_To do_.
Repeat the listing exactly. The images do not belong in the copy.

_Recorded data_.
[Start of section]

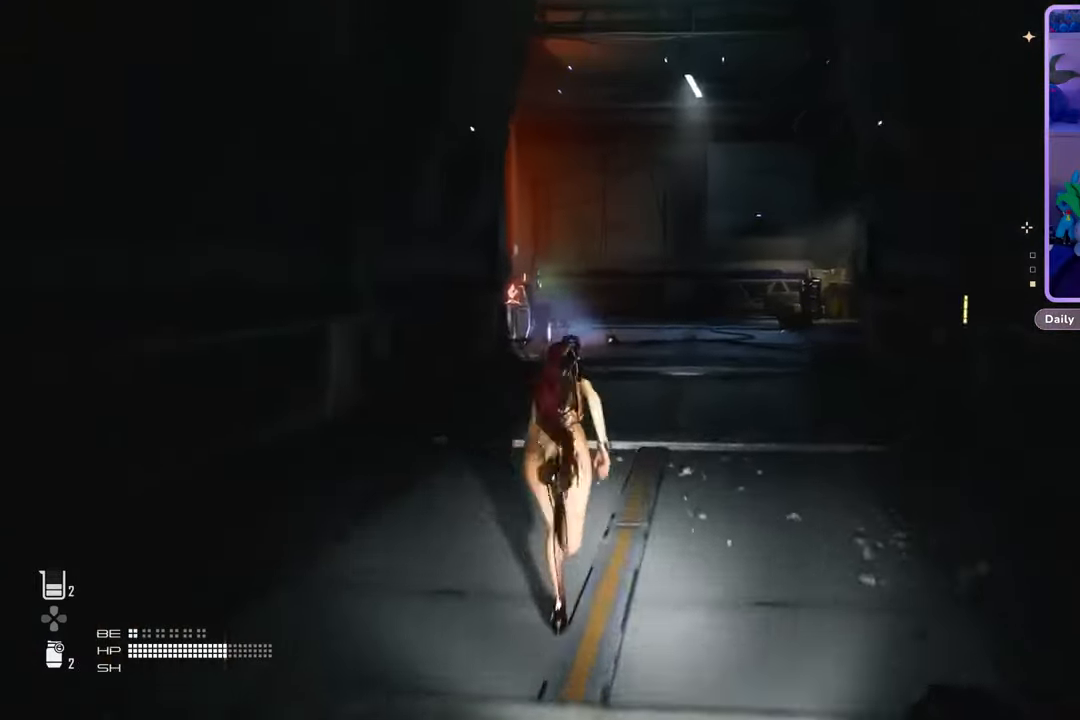
{"buttons": [], "left_stick": "up", "right_stick": "center", "events": [[133, "right_stick", "center"]]}
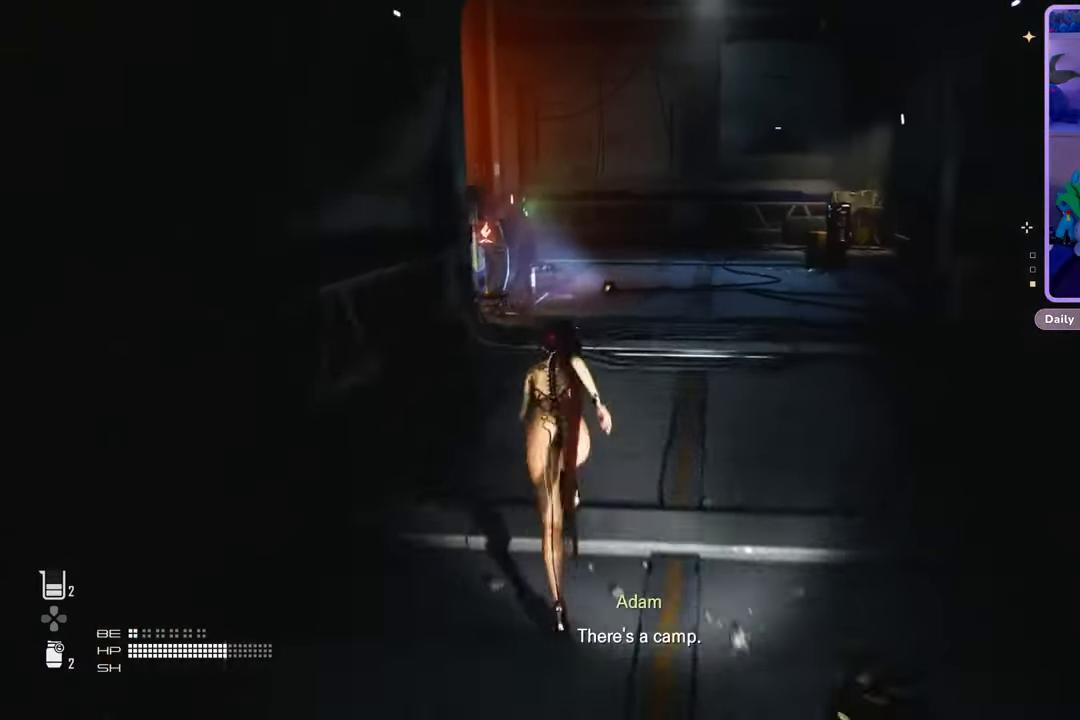
{"buttons": [], "left_stick": "up", "right_stick": "center", "events": []}
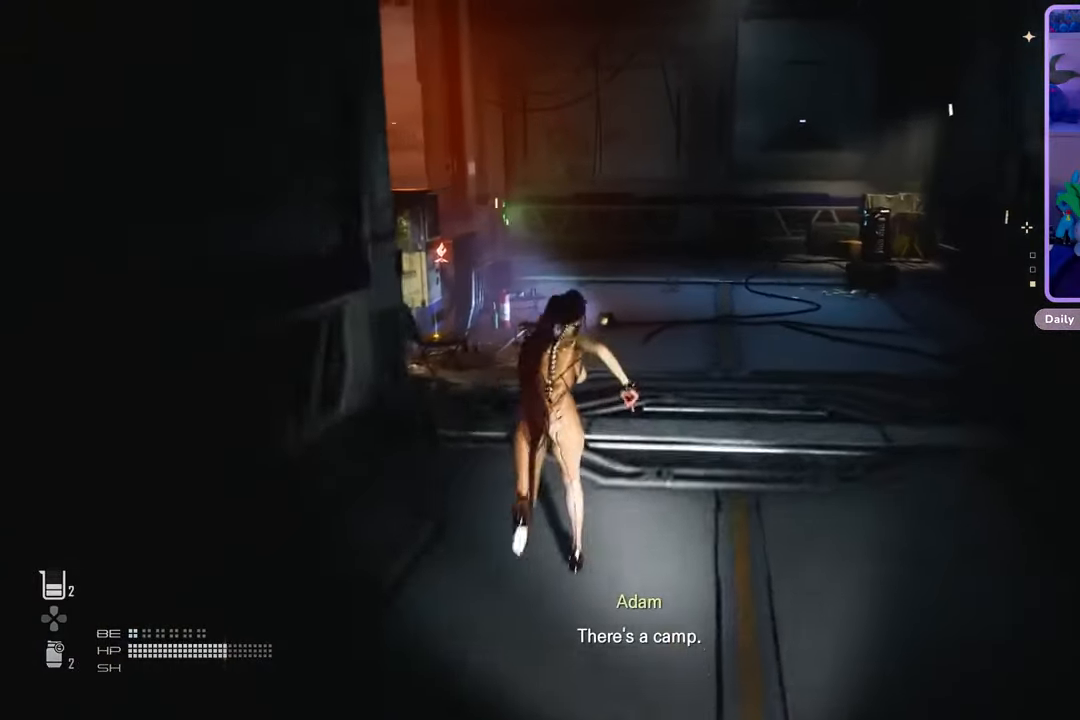
{"buttons": [], "left_stick": "up", "right_stick": "left", "events": [[67, "right_stick", "down-left"], [233, "right_stick", "center"], [367, "right_stick", "left"]]}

[End of section]

_Answer to the problem_.
{"buttons": [], "left_stick": "up", "right_stick": "center", "events": [[133, "right_stick", "center"]]}
{"buttons": [], "left_stick": "up", "right_stick": "center", "events": []}
{"buttons": [], "left_stick": "up", "right_stick": "left", "events": [[67, "right_stick", "down-left"], [233, "right_stick", "center"], [367, "right_stick", "left"]]}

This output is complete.